For the past two summers, he has held internships with Jewish organizations and worked in areas of social justice — last year at the American Jewish Committee’s Latino and Latin American Institute, then, this July, as one of 20 college students in Machon Kaplan, an internship program sponsored by the Religious Action Center of Reform Judaism.
“I am starting to understand how DC works as the central circuit board of the United States. There is so much going on all the time with legislation and events and politics. I really feel that when I get back to school and back home to Montclair I will advocate for the things I feel strongly about,” he said.
Westreich spoke with NJ Jewish News in a July 18 phone interview as he wrapped up 12 days as one of 20 college students in Machon Kaplan.
Machon means “institute” in Hebrew.
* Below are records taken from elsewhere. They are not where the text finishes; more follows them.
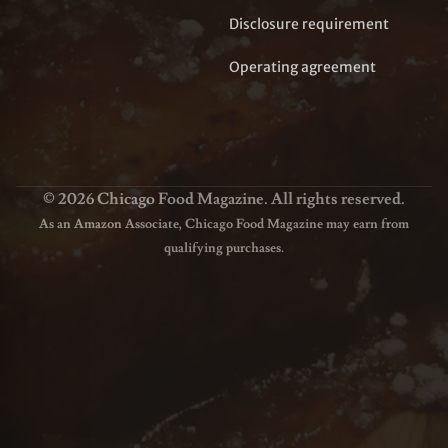
Disclosure requirement
Operating agreement
© 2026 Chicago Food Magazine. All rights reserved.
As an Amazon Associate, Chicago Food Magazine may earn from
qualifying purchases.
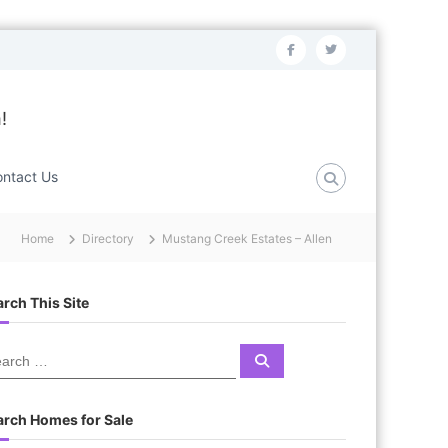
f
t
a
w
c
i
!
e
t
b
t
ntact Us
o
e
o
r
Home
Directory
Mustang Creek Estates – Allen
k
rch This Site
S
e
a
r
c
arch Homes for Sale
h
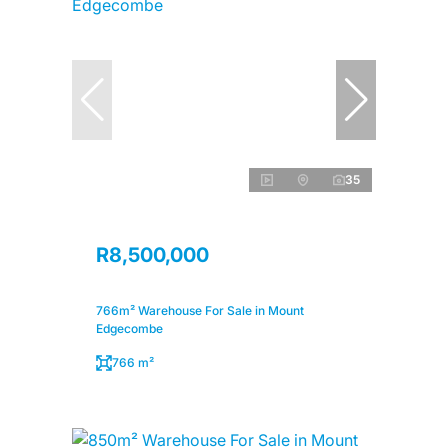
35
R8,500,000
766m² Warehouse For Sale in Mount
Edgecombe
766 m²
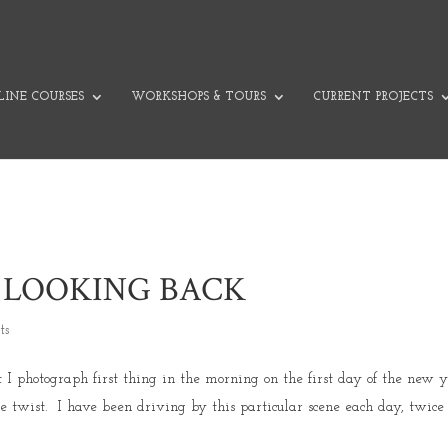
INE COURSES
WORKSHOPS & TOURS
CURRENT PROJECTS
 LOOKING BACK
ts
t I photograph first thing in the morning on the first day of the new 
le twist. I have been driving by this particular scene each day, twice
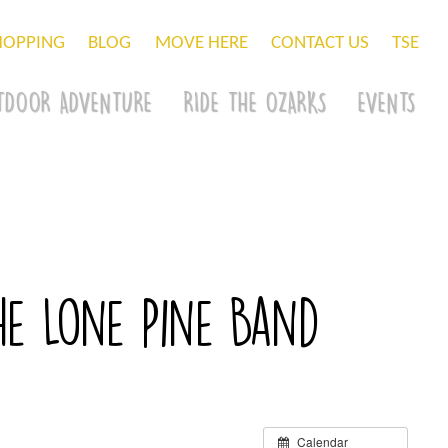
HOPPING
BLOG
MOVE HERE
CONTACT US
TSE
TDOOR ADVENTURE
RIDE THE OZARKS
EVENTS
The Lone Pine Band
Calendar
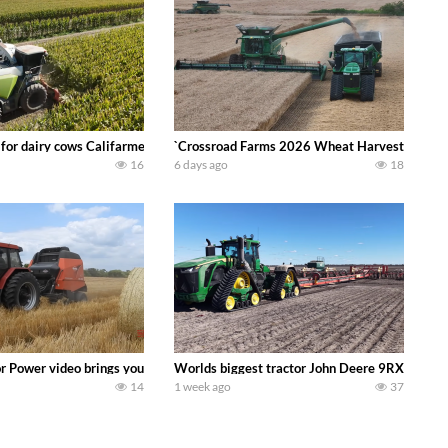
 DEERE 4230 Tractor harvesting oats with a pull type JOHN DEERE 3940 Fora
 for dairy cows Califarmer30
`Crossroad Farms 2026 Wheat Harvest | Rain, M
16
6 days ago
18
onored tradition! We harvest our sweet corn crop and give it away for free t
or Power video brings you my TOP 10 favorite tractor finds from filming out in
Worlds biggest tractor John Deere 9RX 830 pul
14
1 week ago
37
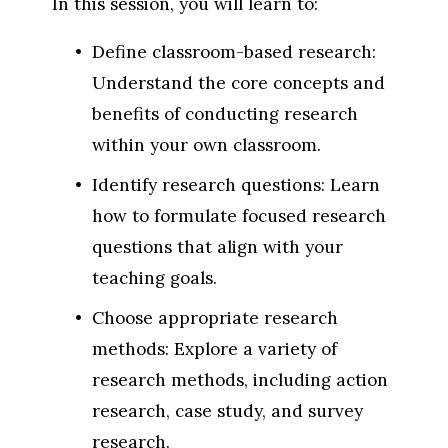
In this session, you will learn to:
Define classroom-based research: 
Understand the core concepts and 
benefits of conducting research 
within your own classroom.
Identify research questions: Learn 
how to formulate focused research 
questions that align with your 
teaching goals.
Choose appropriate research 
methods: Explore a variety of 
research methods, including action 
research, case study, and survey 
research.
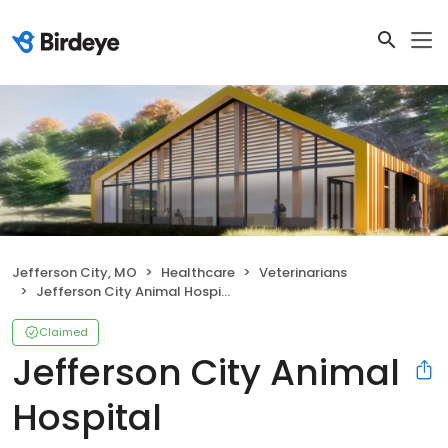
Jefferson City, MO
Healthcare
Veterinarians
Jefferson City Animal Hospital
Claimed
Jefferson City Animal
Hospital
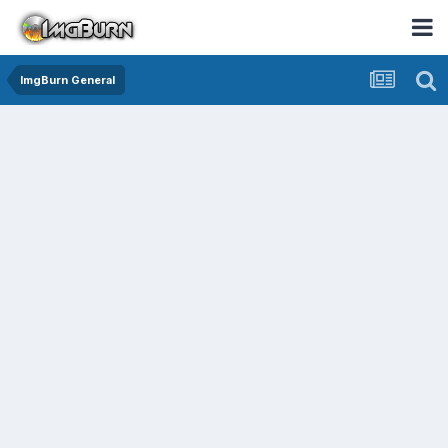
ImgBurn General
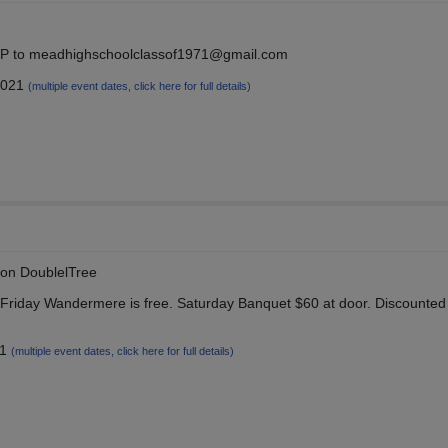
SVP to meadhighschoolclassof1971@gmail.com
2021
(multiple event dates, click here for full details)
ton DoublelTree
iday Wandermere is free. Saturday Banquet $60 at door. Discounted
21
(multiple event dates, click here for full details)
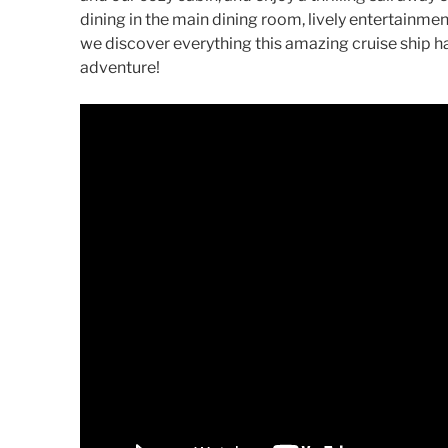
dining in the main dining room, lively entertainm
we discover everything this amazing cruise ship ha
adventure!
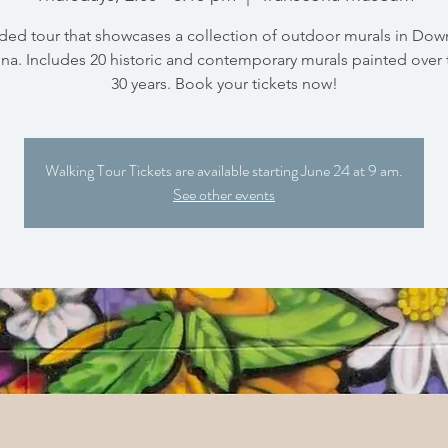
ded tour that showcases a collection of outdoor murals in Do
na. Includes 20 historic and contemporary murals painted over 
30 years. Book your tickets now!
Walking Tour Tickets are available starting June 24 at 9 am.
See other events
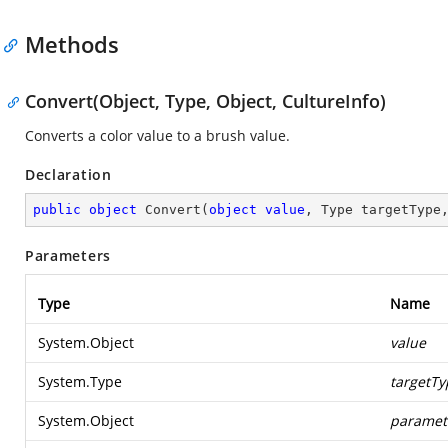
Methods
Convert(Object, Type, Object, CultureInfo)
Converts a color value to a brush value.
Declaration
public
object
Convert
(
object
value
, Type targetType
Parameters
Type
Name
System.Object
value
System.Type
targetTy
System.Object
paramet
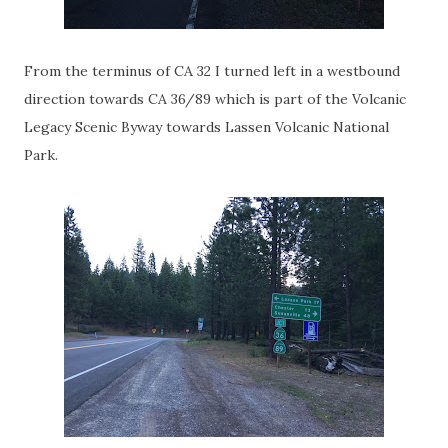
From the terminus of CA 32 I turned left in a westbound
direction towards CA 36/89 which is part of the Volcanic
Legacy Scenic Byway towards Lassen Volcanic National
Park.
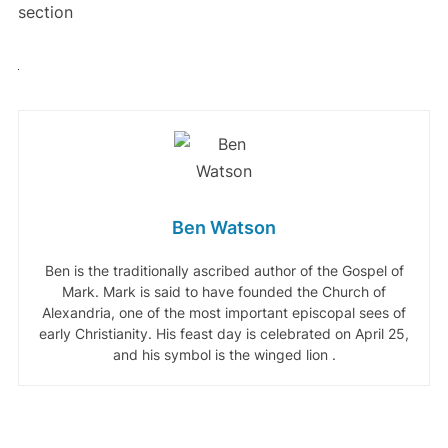
section
Ben Watson
Ben is the traditionally ascribed author of the Gospel of
Mark. Mark is said to have founded the Church of
Alexandria, one of the most important episcopal sees of
early Christianity. His feast day is celebrated on April 25,
and his symbol is the winged lion .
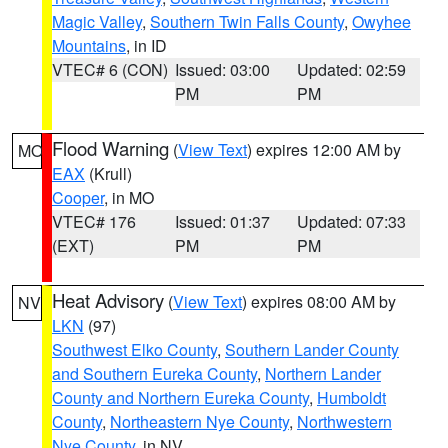
Magic Valley
,
Southern Twin Falls County
,
Owyhee
Mountains
, in ID
VTEC# 6 (CON)
Issued: 03:00
Updated: 02:59
PM
PM
Flood Warning
(
View Text
) expires 12:00 AM by
MO
EAX
(Krull)
Cooper
, in MO
VTEC# 176
Issued: 01:37
Updated: 07:33
(EXT)
PM
PM
Heat Advisory
(
View Text
) expires 08:00 AM by
NV
LKN
(97)
Southwest Elko County
,
Southern Lander County
and Southern Eureka County
,
Northern Lander
County and Northern Eureka County
,
Humboldt
County
,
Northeastern Nye County
,
Northwestern
Nye County
, in NV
The “Kaplan” comes from the late Kivie Kaplan of Boston, a vice-chair of the Union for Reform Judaism and, later, national president of the NAACP.
The interns are assigned to organizations active in such social justice areas as racial equality, Middle East peace, and gay rights advocacy.
Noah worked with the Interfaith Alliance, a coalition of liberal religious movements.
His job was to monitor hearings of the House Homeland Security Committee covering the alleged radicalization of America’s Muslim community.
“What I felt was there was really a stereotyping of the Muslim community and not real understanding,” he said. “I watched the hearings and responded with letters to the editors supporting our coalition partners to speak out against the hearings.
“In my personal opinion,” said Westreich, “I found them pretty one-sided. I heard four Muslims testifying, and the one dissenting voice had the most reasonable opposition.”
Westreich did not work with Muslims on the project, but attended a symposium on understanding Muslims in America sponsored by the Institute for Social Policy and Understanding, which monitors anti-Muslim discrimination and is a partner organization of the RAC. “I never felt any tension,” he said. “Actually, I identified with the discrimination against them.”
The experience has left Westreich “definitely inspired to get involved in the legislative process.”
Westreich, a graduate of Montclair High School, will spend the rest of the summer with his parents. His mother, Lisa, is a social worker at Montclair State University; his father, Larry, is a psychiatrist.
As he returns to his life as a sociology major at Macalester with a minor in Middle Eastern studies and Islamic civilization, he has not yet drafted a blueprint for his career.
“It is much too early to make plans,” he said.